I ignored the insult. She waited until I took a sip of zin before proceeding.

“I called him.”

“What?!” Pink spit shot out all over the hardwood floor. “You spoke to him?”

“Left a message.” She grinned triumphantly, and her wide mouth took up too much of her face. She was well aware of the dramatic implications of such a bold gesture. No one reconnects with an ex by phone. It’s just not done. You’re supposed to work your way though safer, more impersonal channels of communication first. There are countless combinations, of course, but one such sequence would be: witty blog comment, IM, e-mail, voice mail, face-to-face meeting over coffee, face-to-face meeting over alcohol, reunion fuck. But bypassing the first three and going straight to voice mail? That’s kamikaze communication.

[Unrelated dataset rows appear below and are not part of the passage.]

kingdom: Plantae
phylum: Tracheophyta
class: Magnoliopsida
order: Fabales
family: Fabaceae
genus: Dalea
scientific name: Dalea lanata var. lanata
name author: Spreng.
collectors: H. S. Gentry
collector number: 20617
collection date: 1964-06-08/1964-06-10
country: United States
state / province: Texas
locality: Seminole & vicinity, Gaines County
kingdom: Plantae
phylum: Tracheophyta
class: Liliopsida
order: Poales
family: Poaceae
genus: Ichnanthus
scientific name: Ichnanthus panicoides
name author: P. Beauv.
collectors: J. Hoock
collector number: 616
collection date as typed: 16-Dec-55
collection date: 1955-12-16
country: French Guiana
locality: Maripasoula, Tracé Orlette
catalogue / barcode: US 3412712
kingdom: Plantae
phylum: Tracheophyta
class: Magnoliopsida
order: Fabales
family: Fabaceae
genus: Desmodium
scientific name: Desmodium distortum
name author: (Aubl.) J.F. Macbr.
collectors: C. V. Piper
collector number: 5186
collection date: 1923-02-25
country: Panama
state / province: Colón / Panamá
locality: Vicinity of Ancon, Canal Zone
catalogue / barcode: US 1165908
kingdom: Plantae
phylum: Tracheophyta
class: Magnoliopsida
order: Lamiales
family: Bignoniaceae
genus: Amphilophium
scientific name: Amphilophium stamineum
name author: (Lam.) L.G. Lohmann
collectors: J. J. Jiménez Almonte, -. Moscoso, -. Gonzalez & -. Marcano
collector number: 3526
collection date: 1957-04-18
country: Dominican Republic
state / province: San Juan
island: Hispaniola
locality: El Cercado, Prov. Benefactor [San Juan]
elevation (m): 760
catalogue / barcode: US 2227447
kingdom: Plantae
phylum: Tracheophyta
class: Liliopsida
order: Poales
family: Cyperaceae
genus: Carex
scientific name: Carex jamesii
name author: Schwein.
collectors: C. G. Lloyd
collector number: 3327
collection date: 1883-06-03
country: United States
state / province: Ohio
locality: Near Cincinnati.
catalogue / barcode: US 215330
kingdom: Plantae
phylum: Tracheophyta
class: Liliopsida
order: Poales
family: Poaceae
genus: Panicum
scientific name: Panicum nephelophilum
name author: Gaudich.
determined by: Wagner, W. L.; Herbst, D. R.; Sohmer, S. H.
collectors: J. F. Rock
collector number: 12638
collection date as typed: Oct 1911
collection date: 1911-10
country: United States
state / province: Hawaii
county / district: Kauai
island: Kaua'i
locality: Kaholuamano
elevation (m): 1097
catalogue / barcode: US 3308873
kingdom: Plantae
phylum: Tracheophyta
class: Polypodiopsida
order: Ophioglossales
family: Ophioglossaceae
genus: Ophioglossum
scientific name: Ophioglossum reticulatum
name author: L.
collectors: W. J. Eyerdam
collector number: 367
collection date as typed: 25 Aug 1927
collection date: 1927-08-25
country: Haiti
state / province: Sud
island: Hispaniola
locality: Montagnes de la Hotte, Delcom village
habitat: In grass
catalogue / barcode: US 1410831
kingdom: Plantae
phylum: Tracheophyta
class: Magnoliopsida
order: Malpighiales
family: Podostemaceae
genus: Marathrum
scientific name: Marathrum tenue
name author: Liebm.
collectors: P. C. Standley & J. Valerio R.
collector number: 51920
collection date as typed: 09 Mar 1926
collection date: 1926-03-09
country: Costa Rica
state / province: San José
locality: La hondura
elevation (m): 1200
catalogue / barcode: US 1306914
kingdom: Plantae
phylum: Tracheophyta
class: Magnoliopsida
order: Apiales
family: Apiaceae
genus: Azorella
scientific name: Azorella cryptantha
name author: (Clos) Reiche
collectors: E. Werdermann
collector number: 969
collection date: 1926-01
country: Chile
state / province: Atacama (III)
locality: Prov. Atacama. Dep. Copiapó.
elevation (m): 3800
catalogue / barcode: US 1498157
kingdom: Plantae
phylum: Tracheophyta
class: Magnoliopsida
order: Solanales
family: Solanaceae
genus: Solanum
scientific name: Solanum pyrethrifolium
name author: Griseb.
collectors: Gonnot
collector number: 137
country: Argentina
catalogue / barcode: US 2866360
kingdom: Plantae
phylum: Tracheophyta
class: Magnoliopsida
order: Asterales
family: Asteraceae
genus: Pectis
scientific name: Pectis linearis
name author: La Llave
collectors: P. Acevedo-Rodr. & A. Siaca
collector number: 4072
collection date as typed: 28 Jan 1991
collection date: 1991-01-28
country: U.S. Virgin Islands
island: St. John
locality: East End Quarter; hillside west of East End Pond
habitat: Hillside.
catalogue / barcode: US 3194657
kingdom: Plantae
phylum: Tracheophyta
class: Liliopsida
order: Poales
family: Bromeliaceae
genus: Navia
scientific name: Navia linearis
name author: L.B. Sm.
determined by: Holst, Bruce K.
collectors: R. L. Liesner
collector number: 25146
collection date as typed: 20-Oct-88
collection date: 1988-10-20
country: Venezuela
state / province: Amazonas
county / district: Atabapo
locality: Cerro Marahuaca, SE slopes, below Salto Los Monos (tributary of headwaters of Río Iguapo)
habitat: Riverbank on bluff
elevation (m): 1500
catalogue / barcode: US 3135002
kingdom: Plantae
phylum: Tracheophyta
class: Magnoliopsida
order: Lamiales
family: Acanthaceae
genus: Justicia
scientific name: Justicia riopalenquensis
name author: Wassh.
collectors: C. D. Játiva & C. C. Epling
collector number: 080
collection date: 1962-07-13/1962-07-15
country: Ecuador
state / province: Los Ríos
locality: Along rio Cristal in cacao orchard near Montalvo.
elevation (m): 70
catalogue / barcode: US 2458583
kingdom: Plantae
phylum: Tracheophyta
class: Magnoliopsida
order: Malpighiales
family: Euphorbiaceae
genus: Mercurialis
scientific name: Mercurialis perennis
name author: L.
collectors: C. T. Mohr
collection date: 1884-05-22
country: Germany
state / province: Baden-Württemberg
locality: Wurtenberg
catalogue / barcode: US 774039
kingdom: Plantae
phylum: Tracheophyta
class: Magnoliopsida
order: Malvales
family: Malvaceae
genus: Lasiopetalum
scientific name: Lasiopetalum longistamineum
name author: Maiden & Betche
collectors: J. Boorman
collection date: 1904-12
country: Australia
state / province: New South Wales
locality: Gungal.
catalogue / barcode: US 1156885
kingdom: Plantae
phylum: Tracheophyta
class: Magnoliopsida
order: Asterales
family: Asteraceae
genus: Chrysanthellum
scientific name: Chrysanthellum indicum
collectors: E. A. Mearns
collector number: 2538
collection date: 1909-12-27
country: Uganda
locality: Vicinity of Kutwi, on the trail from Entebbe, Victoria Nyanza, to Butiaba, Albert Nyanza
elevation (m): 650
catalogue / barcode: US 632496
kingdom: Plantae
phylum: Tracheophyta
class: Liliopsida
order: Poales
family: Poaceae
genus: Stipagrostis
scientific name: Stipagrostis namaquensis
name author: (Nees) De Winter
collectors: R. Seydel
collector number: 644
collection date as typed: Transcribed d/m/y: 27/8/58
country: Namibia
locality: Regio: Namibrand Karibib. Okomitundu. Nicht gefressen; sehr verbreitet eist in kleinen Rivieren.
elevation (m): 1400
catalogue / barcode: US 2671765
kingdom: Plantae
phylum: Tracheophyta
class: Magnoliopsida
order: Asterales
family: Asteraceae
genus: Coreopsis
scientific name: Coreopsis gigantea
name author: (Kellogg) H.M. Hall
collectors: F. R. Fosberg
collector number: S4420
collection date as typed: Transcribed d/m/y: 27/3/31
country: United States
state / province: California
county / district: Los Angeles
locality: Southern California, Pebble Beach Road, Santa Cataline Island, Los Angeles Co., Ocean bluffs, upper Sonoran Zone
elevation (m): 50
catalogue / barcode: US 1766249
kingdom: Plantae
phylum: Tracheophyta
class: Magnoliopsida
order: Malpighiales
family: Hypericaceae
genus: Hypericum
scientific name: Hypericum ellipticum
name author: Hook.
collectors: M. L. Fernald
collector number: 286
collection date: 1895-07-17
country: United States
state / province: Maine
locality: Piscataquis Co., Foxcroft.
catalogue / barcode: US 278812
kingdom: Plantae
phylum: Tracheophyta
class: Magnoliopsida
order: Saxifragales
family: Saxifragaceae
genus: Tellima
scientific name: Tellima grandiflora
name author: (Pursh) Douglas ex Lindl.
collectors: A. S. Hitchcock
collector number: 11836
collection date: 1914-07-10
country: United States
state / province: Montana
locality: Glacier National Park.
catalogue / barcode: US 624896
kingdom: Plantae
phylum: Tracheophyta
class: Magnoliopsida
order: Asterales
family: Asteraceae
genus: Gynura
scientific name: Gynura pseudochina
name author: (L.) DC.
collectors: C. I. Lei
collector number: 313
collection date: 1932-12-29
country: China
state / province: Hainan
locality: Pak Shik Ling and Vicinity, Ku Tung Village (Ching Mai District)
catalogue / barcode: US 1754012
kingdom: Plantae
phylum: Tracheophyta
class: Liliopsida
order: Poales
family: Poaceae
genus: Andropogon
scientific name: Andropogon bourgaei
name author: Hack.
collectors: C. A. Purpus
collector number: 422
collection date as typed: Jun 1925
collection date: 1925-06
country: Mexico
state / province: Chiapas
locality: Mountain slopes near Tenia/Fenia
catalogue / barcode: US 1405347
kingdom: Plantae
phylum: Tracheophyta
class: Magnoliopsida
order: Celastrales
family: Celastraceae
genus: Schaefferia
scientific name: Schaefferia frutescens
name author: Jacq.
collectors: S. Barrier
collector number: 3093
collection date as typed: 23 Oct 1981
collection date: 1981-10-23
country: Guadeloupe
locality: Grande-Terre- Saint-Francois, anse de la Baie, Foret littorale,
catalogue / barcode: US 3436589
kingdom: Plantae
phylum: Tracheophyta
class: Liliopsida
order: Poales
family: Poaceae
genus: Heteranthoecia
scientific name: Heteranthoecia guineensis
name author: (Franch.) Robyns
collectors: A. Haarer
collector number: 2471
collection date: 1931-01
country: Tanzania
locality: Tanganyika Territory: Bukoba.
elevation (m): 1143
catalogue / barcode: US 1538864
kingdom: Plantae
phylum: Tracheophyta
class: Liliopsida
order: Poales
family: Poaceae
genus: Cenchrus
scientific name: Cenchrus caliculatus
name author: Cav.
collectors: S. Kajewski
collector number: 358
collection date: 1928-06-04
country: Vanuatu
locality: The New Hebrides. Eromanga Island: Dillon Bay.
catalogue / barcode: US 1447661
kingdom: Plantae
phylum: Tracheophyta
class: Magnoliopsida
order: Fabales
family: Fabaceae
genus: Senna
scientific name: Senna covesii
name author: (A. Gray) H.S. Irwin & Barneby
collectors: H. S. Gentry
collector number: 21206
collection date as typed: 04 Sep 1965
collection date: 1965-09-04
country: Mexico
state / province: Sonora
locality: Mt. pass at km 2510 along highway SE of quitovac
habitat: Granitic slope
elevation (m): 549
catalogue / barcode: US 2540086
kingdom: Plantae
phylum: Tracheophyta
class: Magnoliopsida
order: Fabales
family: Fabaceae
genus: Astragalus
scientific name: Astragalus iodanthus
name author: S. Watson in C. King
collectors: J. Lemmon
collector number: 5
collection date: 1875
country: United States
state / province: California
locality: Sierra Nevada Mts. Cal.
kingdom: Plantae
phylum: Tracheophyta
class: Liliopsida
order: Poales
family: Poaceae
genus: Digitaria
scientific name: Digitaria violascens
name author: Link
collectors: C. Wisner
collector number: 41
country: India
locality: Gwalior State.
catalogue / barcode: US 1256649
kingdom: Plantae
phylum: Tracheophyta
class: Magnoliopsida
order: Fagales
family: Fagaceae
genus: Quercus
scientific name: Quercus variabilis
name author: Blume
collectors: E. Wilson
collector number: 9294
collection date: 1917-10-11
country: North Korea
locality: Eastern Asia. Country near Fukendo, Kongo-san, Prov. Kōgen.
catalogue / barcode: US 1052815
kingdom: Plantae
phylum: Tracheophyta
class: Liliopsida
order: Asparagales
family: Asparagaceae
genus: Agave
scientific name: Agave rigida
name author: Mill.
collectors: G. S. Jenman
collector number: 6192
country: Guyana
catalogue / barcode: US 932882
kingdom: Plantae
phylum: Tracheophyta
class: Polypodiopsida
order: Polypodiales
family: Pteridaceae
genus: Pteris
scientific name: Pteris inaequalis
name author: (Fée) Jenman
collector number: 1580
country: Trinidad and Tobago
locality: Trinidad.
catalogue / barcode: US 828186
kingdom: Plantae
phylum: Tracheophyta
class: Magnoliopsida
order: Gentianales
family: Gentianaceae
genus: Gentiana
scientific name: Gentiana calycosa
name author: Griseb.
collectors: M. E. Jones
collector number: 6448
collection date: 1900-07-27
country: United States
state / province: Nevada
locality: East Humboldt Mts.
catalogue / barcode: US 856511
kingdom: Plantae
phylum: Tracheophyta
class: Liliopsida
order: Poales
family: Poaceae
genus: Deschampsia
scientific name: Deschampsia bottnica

“What did you say?” I asked.

“Oh, not much…”

Manda then made a big deal out of yawning, casually stretching her arms above her head, and arching her back until her watermelon tits almost exploded out of her bra. My guess is that this gesture was supposed to be sexy. But it reminded me of that has-been comedian (Gallagher?) who has made an entire career out of smashing fruit with sledgehammers.

“The usual—you know,” she finally continued. “Hey, I was just thinking about you, we haven’t talked in a while, I broke up with Shea, and oh yeah, I’m still in love with you….”

“Manda!”

“What?” she asked, coyly fluttering her eyelashes.

“You are
not
still in love with him!”

“How do you know? Who are you to tell me who I’m in love with? I could easily be in love with Len.”

“But you’re
not
!”

She pouted. “I could be.” Then her petulant pucker spread into a knowing smile. “And more to the point, he could still be in love with me.”

He could. And if he wasn’t, he would be. It was his fate. Consider this Manda’s version of the Pussy Legacy. With a legendary combination of headstrong self-determination and mythic cleavage, Manda has never failed to snare anyone, of any gender, she has ever wanted. It was impossible for me not to feel sorry for Len’s future ex-girlfriend. I wanted to light a candle. Say a novena. Write a condolence note. Send a foilwrapped pan of ziti that she could eat now or freeze for later. I wanted to do something to help Camilla through the mourning period for what would be the certain death of her relationship with Len.

As I got up and headed to the Cupcake, Manda waved her cup in the air.

“Shea’s out,” she said through a yawn. “You owe another hundred sixty-six thirty-three in rent.”

As if I needed another reason to nail this interview tomorrow.